Montag, 14. Mai 2007

REPORT ABOUT OUR POSTER PRESENTATIONS (VOLUNTARY ORGANISATIONS)


For those who don’t know, our task was to report about the poster-presentation session on voluntary organisations around the globe. Even though I had two weeks to prepare the report (two weeks because we had Easter holidays), I did it like all “diligent” students the night before I was due to submit it. Maybe this accounts for the fact that it wasn’t quite well-written. Besides, I didn’t fulfil the task. Uuuuups!

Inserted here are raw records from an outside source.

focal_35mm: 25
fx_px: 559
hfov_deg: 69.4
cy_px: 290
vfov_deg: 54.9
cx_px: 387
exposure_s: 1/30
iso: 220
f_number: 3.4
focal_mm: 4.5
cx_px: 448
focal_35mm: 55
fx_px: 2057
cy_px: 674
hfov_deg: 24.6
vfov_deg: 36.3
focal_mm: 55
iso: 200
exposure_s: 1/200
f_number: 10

What I did this time is that I didn’t write in plain English, but used long-winded and too complex sentences (real snakes). “A simple sentence is also fine and just as effective sometimes” says my lecturer. (Usually I use too basic grammar as well as vocabulary.) Want to have a look at one of this snakes? For example:
1) They lead you through all the steppes you have to go through I order to get there, and above all, you even get paid, so at the end you wont be in the red financially, let alone experience-wise. Oh goodness, where was I thinking? I don’t even understand the sentence now.

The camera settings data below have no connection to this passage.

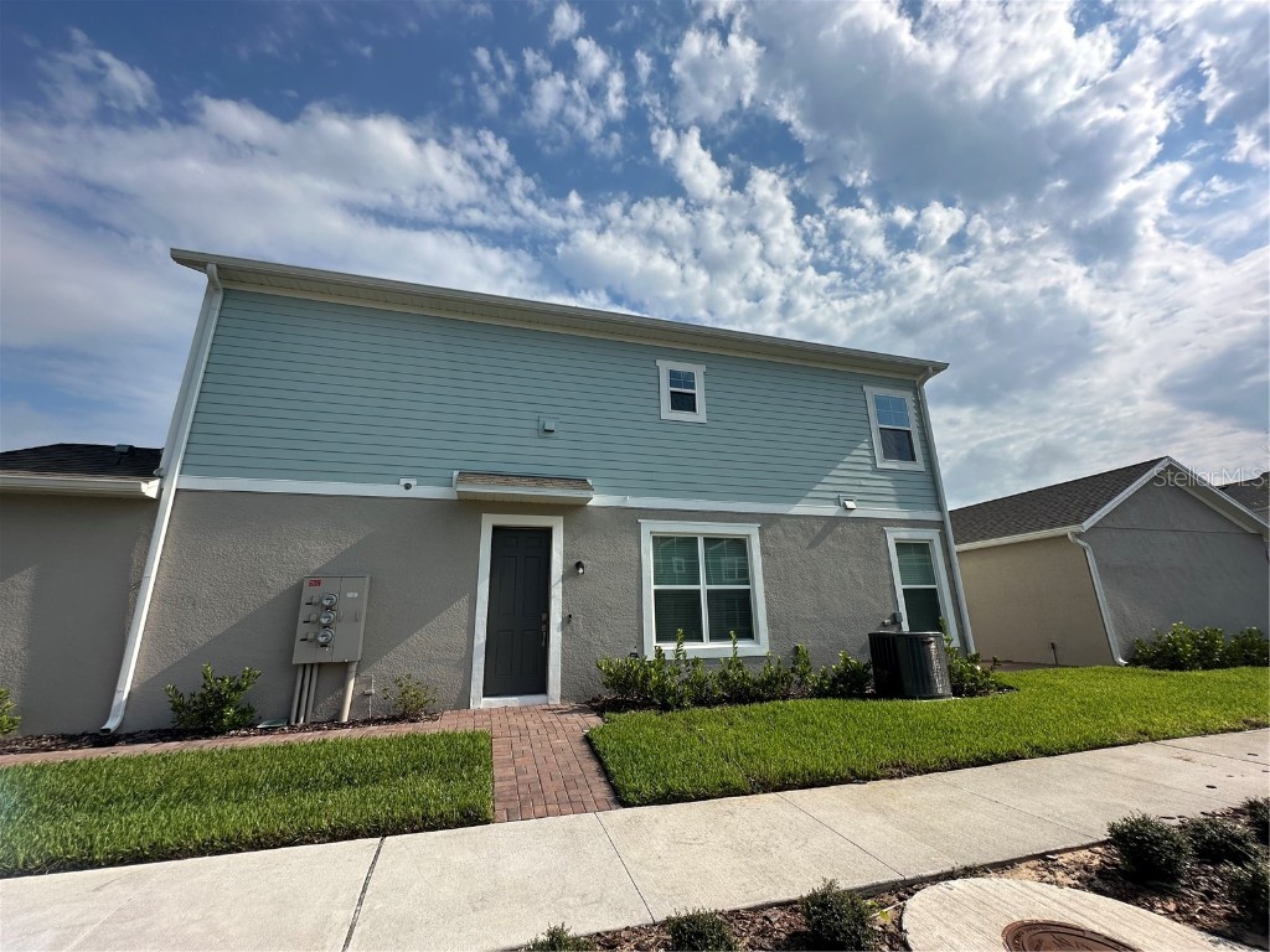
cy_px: 476
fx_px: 514
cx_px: 635
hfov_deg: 102.1
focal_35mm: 14
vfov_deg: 85.7
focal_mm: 2.22
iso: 50
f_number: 2.2
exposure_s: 1/2132
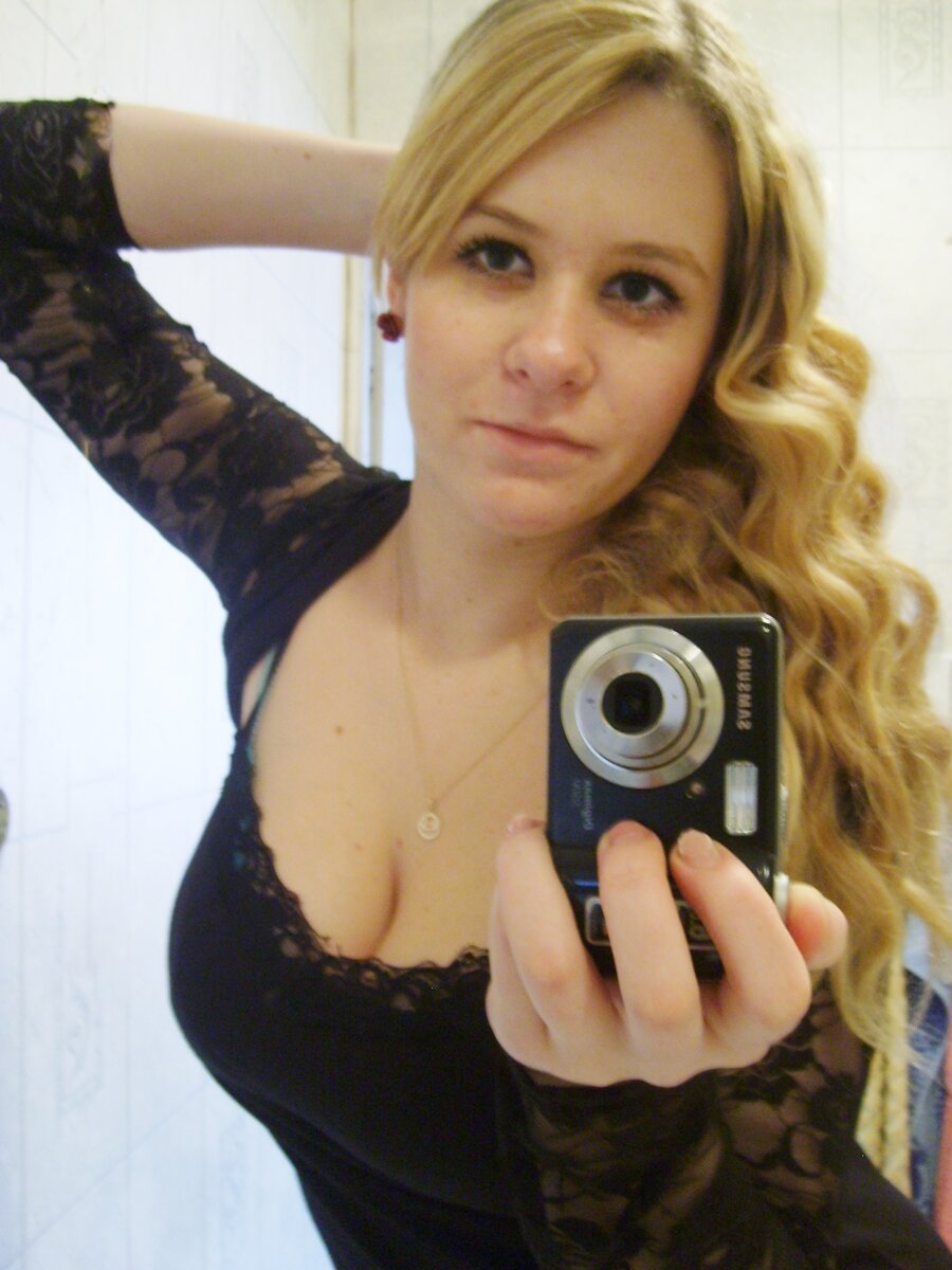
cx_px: 476
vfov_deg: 52.6
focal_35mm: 35
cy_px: 635
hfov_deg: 40.7
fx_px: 1283
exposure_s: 1/4
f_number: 2.8
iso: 139
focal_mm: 5.8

2) Candidate for MISS INAPPROPRIATE ENGLISH is also: However, many a time financial circumstances are that keep you getting to know all four walls of your precious room. Better is: ... financial circumstances keep you from leaving your precious room.
3) Here you can see English influenced by my mother tongue or so called CROANGLISH: ...get yourself checked at the doctor. Correct and only version: get yourself checked by a doctor.

These are some of my mistakes. After all, my homework isn’t that bad but in the future I shouldn’t write it the night before, let alone write such long-winded sentences.